### What you have to do
Restate, word for word, every line of the data.
··· Task material ···
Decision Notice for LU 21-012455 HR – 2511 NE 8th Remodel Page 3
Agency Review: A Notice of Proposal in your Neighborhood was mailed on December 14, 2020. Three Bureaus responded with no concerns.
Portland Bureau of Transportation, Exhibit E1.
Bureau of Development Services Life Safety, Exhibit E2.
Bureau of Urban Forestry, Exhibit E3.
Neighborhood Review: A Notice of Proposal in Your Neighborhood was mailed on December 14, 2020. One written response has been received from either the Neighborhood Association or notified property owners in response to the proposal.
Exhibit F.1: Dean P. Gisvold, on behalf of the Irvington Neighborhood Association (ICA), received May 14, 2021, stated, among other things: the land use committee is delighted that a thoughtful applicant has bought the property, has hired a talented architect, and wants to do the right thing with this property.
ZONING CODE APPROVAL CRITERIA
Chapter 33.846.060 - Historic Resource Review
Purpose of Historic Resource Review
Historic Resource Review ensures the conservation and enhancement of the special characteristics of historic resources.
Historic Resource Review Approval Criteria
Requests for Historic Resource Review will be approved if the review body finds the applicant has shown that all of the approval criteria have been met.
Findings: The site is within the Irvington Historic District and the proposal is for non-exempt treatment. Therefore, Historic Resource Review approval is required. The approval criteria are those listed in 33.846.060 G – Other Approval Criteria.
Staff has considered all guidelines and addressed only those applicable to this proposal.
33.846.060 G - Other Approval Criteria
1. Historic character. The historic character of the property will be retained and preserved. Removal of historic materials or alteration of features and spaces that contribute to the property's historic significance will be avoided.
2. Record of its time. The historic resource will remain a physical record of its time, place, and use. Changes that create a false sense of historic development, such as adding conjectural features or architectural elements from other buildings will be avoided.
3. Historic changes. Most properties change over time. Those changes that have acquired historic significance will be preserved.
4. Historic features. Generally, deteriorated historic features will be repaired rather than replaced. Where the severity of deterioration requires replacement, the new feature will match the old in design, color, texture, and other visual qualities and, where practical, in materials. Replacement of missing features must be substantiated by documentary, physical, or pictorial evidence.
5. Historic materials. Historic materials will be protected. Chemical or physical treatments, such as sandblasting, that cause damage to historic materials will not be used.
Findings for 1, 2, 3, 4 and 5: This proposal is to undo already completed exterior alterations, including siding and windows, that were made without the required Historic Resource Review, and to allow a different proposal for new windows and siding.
···
### Response area
Decision Notice for LU 21-012455 HR – 2511 NE 8th Remodel Page 3
Agency Review: A Notice of Proposal in your Neighborhood was mailed on December 14, 2020. Three Bureaus responded with no concerns.
Portland Bureau of Transportation, Exhibit E1.
Bureau of Development Services Life Safety, Exhibit E2.
Bureau of Urban Forestry, Exhibit E3.
Neighborhood Review: A Notice of Proposal in Your Neighborhood was mailed on December 14, 2020. One written response has been received from either the Neighborhood Association or notified property owners in response to the proposal.
Exhibit F.1: Dean P. Gisvold, on behalf of the Irvington Neighborhood Association (ICA), received May 14, 2021, stated, among other things: the land use committee is delighted that a thoughtful applicant has bought the property, has hired a talented architect, and wants to do the right thing with this property.
ZONING CODE APPROVAL CRITERIA
Chapter 33.846.060 - Historic Resource Review
Purpose of Historic Resource Review
Historic Resource Review ensures the conservation and enhancement of the special characteristics of historic resources.
Historic Resource Review Approval Criteria
Requests for Historic Resource Review will be approved if the review body finds the applicant has shown that all of the approval criteria have been met.
Findings: The site is within the Irvington Historic District and the proposal is for non-exempt treatment. Therefore, Historic Resource Review approval is required. The approval criteria are those listed in 33.846.060 G – Other Approval Criteria.
Staff has considered all guidelines and addressed only those applicable to this proposal.
33.846.060 G - Other Approval Criteria
1. Historic character. The historic character of the property will be retained and preserved. Removal of historic materials or alteration of features and spaces that contribute to the property's historic significance will be avoided.
2. Record of its time. The historic resource will remain a physical record of its time, place, and use. Changes that create a false sense of historic development, such as adding conjectural features or architectural elements from other buildings will be avoided.
3. Historic changes. Most properties change over time. Those changes that have acquired historic significance will be preserved.
4. Historic features. Generally, deteriorated historic features will be repaired rather than replaced. Where the severity of deterioration requires replacement, the new feature will match the old in design, color, texture, and other visual qualities and, where practical, in materials. Replacement of missing features must be substantiated by documentary, physical, or pictorial evidence.
5. Historic materials. Historic materials will be protected. Chemical or physical treatments, such as sandblasting, that cause damage to historic materials will not be used.
Findings for 1, 2, 3, 4 and 5: This proposal is to undo already completed exterior alterations, including siding and windows, that were made without the required Historic Resource Review, and to allow a different proposal for new windows and siding.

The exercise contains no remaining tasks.